Production de tomates dans le Xinjiang ©Claudia Cheung / Flickr
RETRAIT OBLIGATOIRE □ Le Parlement européen a soutenu, mardi, par une écrasante majorité (555 voix pour, 6 voix contre et 45 abstentions) le premier texte européen visant à interdire sur le marché unique les produits issus du travail forcé.
Le nouveau règlement permettra à l’UE et aux autorités nationales de soumettre ces produits à une interdiction d'importation et d'exportation, ainsi qu'à un retrait obligatoire du marché.

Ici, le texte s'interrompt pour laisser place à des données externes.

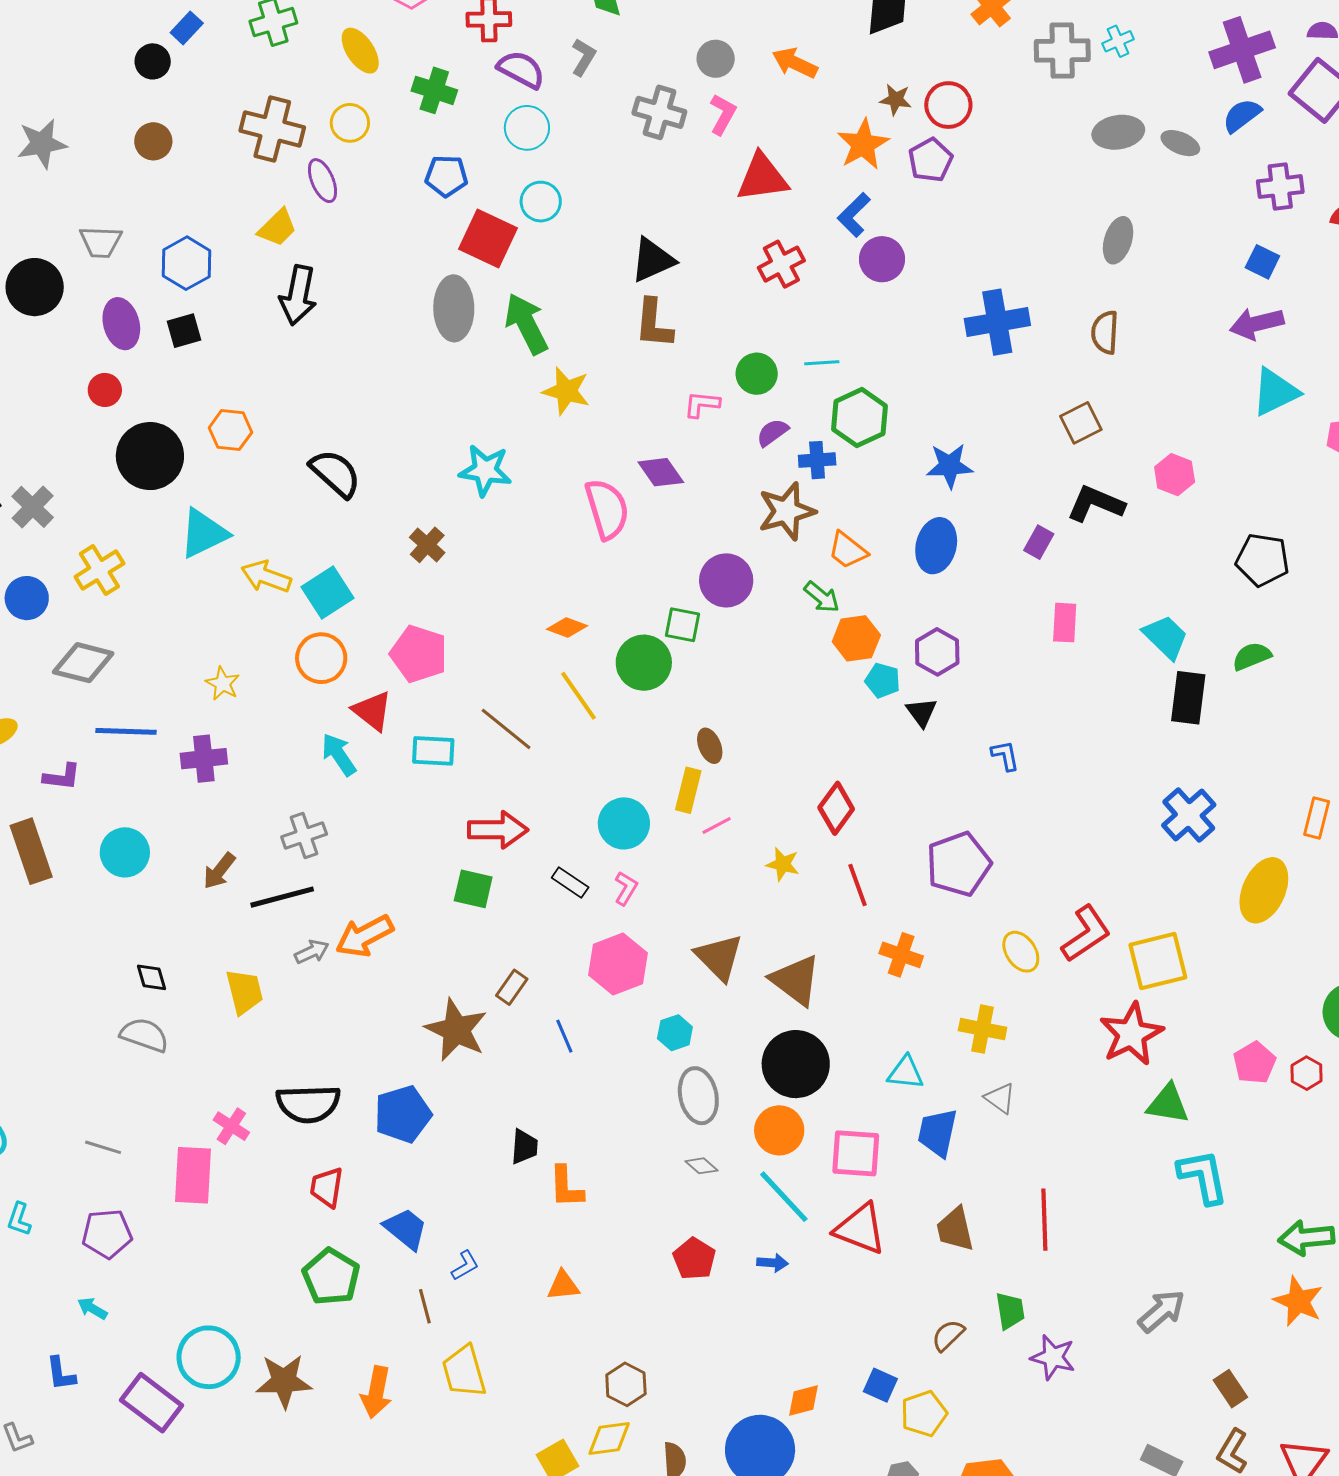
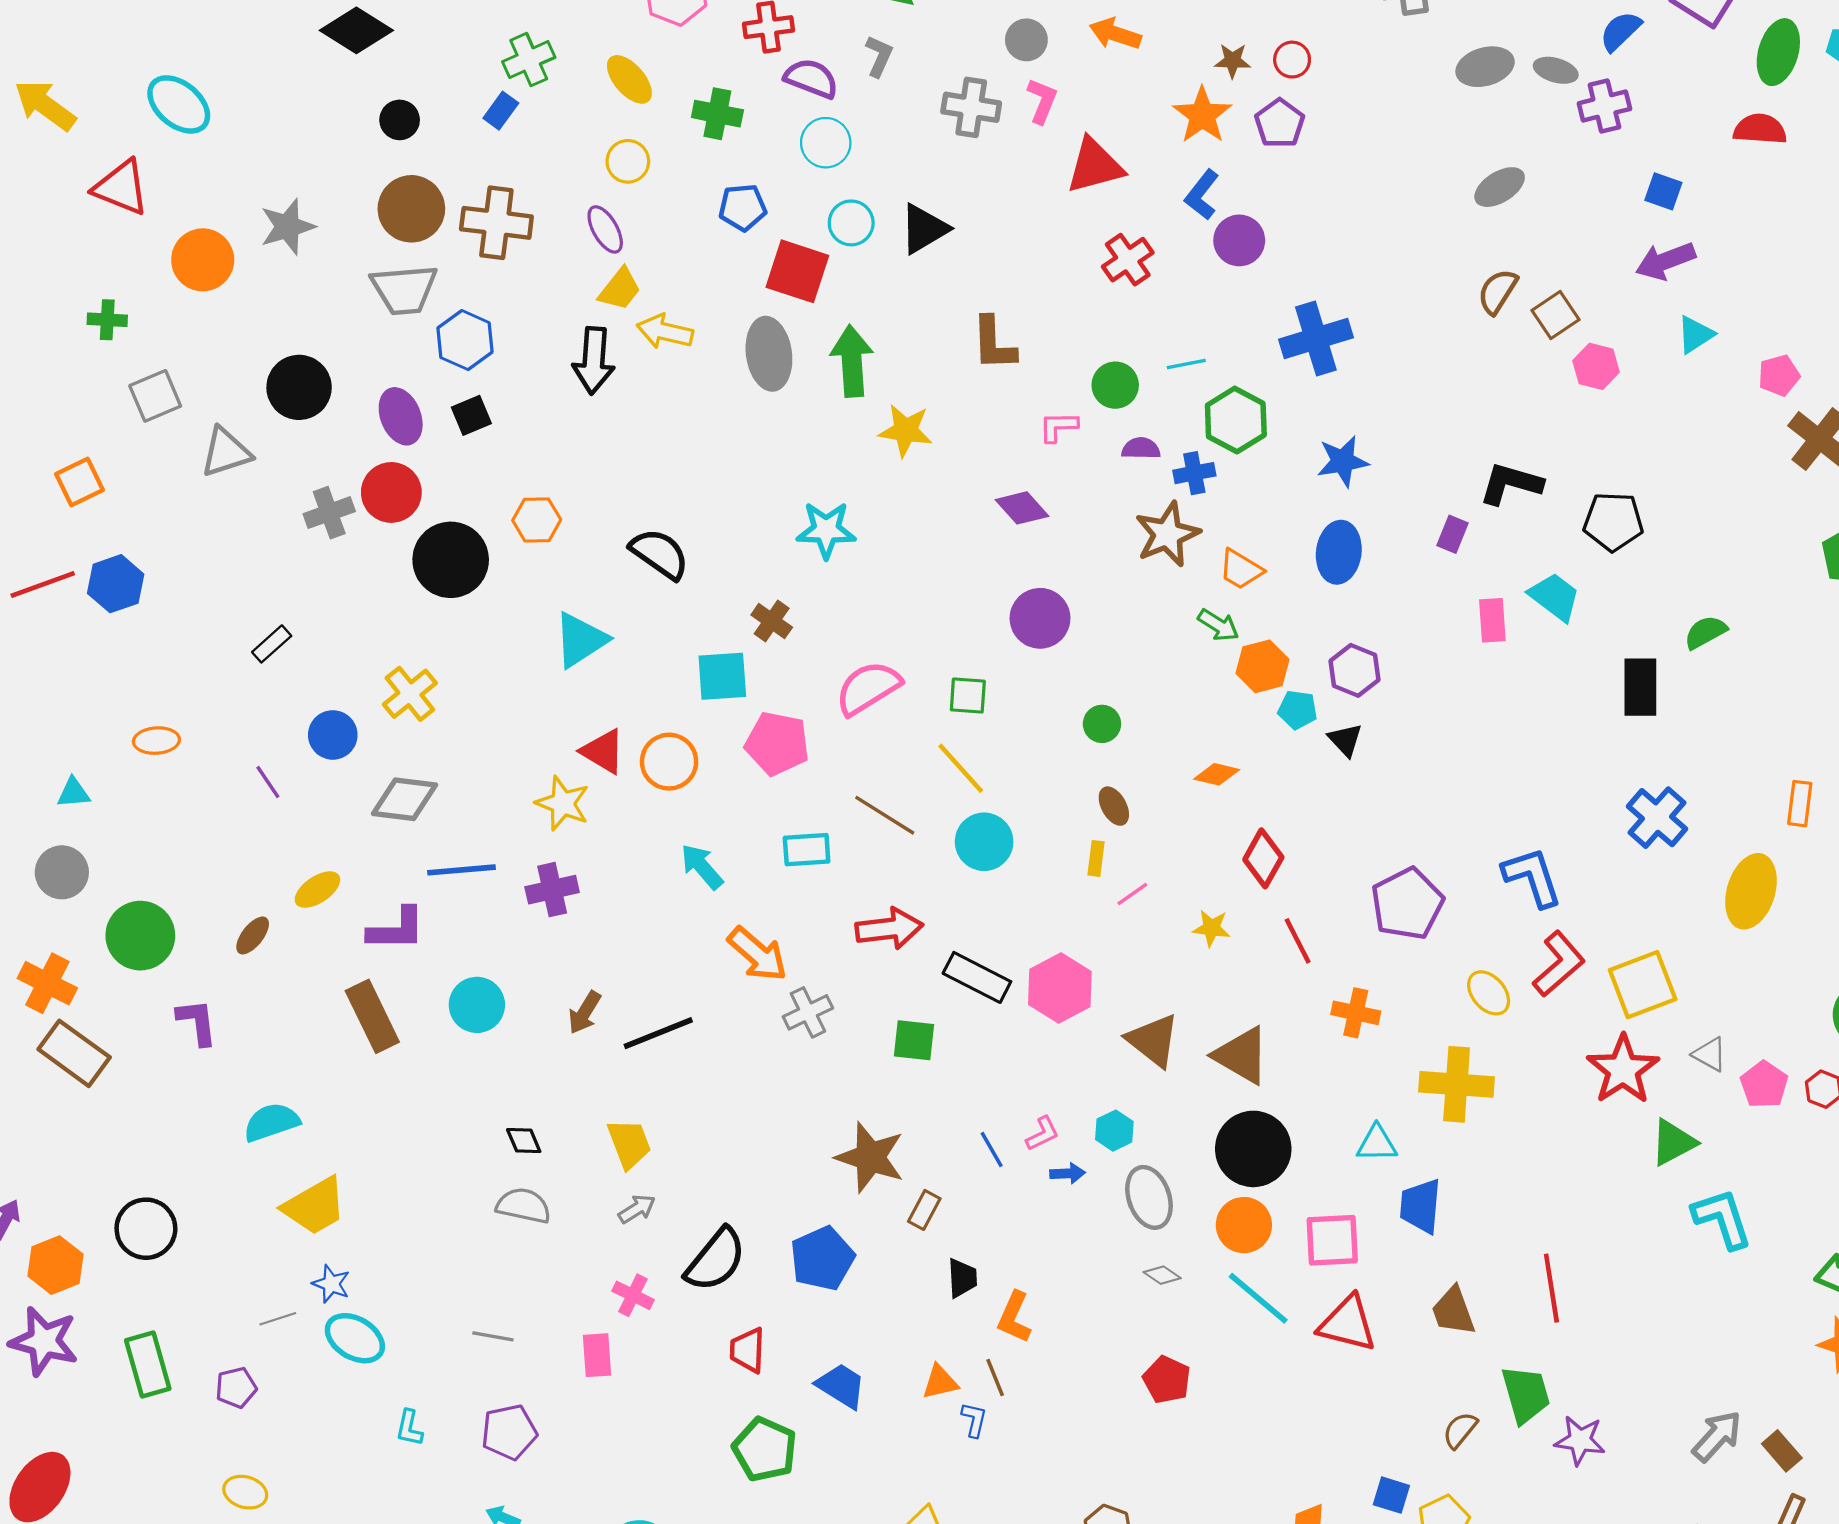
blue rectangle: (187, 28) -> (501, 111), moved
red circle: (948, 105) -> (1292, 60), size x0.7
brown cross: (272, 129) -> (496, 223), moved
brown circle: (153, 141) -> (411, 209), size x1.6
purple cross: (1280, 187) -> (1604, 106), moved
yellow trapezoid: (277, 228) -> (620, 289), moved
gray ellipse: (1118, 240) -> (1500, 187), turned 48
gray trapezoid: (101, 242) -> (404, 290), moved, size x1.4
black triangle: (653, 260) -> (924, 229), moved
blue cross: (997, 322) -> (1316, 338), moved
green arrow: (526, 324) -> (852, 361), turned 30
brown semicircle: (1105, 332) -> (1498, 291), turned 36
red circle: (105, 390) -> (391, 492), size x1.6
cyan triangle: (1275, 392) -> (1695, 335), size x0.7
brown square: (1081, 423) -> (1555, 315), moved
purple semicircle: (772, 432) -> (1141, 448), turned 44
pink hexagon: (1175, 475) -> (1596, 366), moved
gray cross: (33, 507) -> (329, 513), moved, turned 33
pink semicircle: (607, 509) -> (868, 688), moved, turned -98
cyan triangle: (204, 533) -> (580, 640), moved
black pentagon: (1262, 560) -> (1613, 522), moved
yellow arrow: (266, 577) -> (665, 332), moved
purple circle: (726, 580) -> (1040, 618), moved
cyan square: (328, 592) -> (722, 676), moved, turned 36
green square: (683, 625) -> (968, 696), moved
orange diamond: (567, 627) -> (1217, 774), moved
cyan trapezoid: (1166, 637) -> (1555, 597), moved
green circle: (644, 663) -> (1102, 724), moved, size x0.6
yellow star: (223, 684) -> (563, 803), size x1.4
red triangle: (372, 711) -> (603, 751), moved
blue L-shape: (1005, 756) -> (1532, 877), moved, size x1.8
purple L-shape: (62, 777) -> (396, 929), size x1.4
yellow rectangle: (688, 790) -> (1096, 858), size x0.7
cyan circle: (624, 823) -> (984, 842), moved
gray cross: (304, 836) -> (808, 1012), moved
black rectangle: (570, 882) -> (977, 977), size x1.6
pink L-shape: (626, 888) -> (1042, 1134), moved, turned 40
green square: (473, 889) -> (914, 1040), moved
orange arrow: (364, 936) -> (757, 954), moved, turned -104
gray arrow: (312, 952) -> (637, 1209), moved
pink hexagon: (618, 964) -> (1060, 988), moved
brown rectangle: (512, 987) -> (924, 1210), moved
yellow cross: (983, 1029) -> (1457, 1084), size x1.4
gray triangle: (1000, 1098) -> (1710, 1054), moved
black semicircle: (308, 1104) -> (716, 1260), turned -42
green triangle: (1168, 1104) -> (1673, 1142), turned -30
pink rectangle: (193, 1175) -> (597, 1355), size x0.7
orange L-shape: (566, 1187) -> (1014, 1317), turned 33
blue arrow: (773, 1263) -> (1068, 1173), moved
blue L-shape: (465, 1265) -> (974, 1420), moved, turned -40
orange triangle: (563, 1286) -> (940, 1382), moved
brown line: (425, 1306) -> (995, 1377), moved
green trapezoid: (1010, 1311) -> (1526, 1394), size x1.4
gray arrow: (1162, 1311) -> (1717, 1436), moved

Alors que les États-Unis ont décidé en 2022 de bannir l’importation de certains produits provenant de la région chinoise du Xinjiang, l’Europe n’entend ni cibler une zone géographique spécifique ni des entreprises ou des produits précis.
La Commission européenne dressera ainsi une liste « des produits et des zones présentant des risques élevés de travail forcé », qui servira de base pour lancer des enquêtes, initiées par les autorités nationales pour les violations commises à l’intérieur de l’UE, et par la Commission européenne pour celles commises dans les pays tiers.
La décision finale d’interdiction, de retrait ou de suspension d’un produit s’appliquera à tous les États membres où le produit est commercialisé. Des amendes pourront être infligées aux entreprises, et leurs produits pourront être à nouveau autorisés sur le marché si elles éliminent le travail forcé de leur chaîne d’approvisionnement.
INQUIÉTUDE □ Si le système paraît fonctionnel sur le papier, les observateurs s’interrogent sur sa mise en oeuvre.
Sous la pression des organisations patronales, celle-ci a en effet été repoussée à 2027. En prenant en compte le temps nécessaire à mener l’enquête, les premières mesures coercitives ne devraient pas être décidées avant 2028.
Un choix du temps long qui pourra, certes, permettre aux entreprises européennes d’identifier les risques et de modifier, au besoin, leurs chaînes d’approvisionnement.
Au-delà du timing, beaucoup s’inquiètent de la forte marge de manoeuvre laissée aux autorités dans l’application du texte. « Ces nouvelles règles ne doivent pas être un simple tigre de papier, alerte Steve Trent, directeur général de la Fondation pour la justice environnementale. Pour susciter un changement significatif, les États membres et les institutions européennes doivent tout faire pour assurer une mise en oeuvre rigoureuse ».
De fait, la pression politique sur les épaules de la Commission s’annonce forte, que ce soit dans la définition des secteurs et des pays vulnérables au travail forcé, ou au moment de lancer la première enquête visant un pays tiers.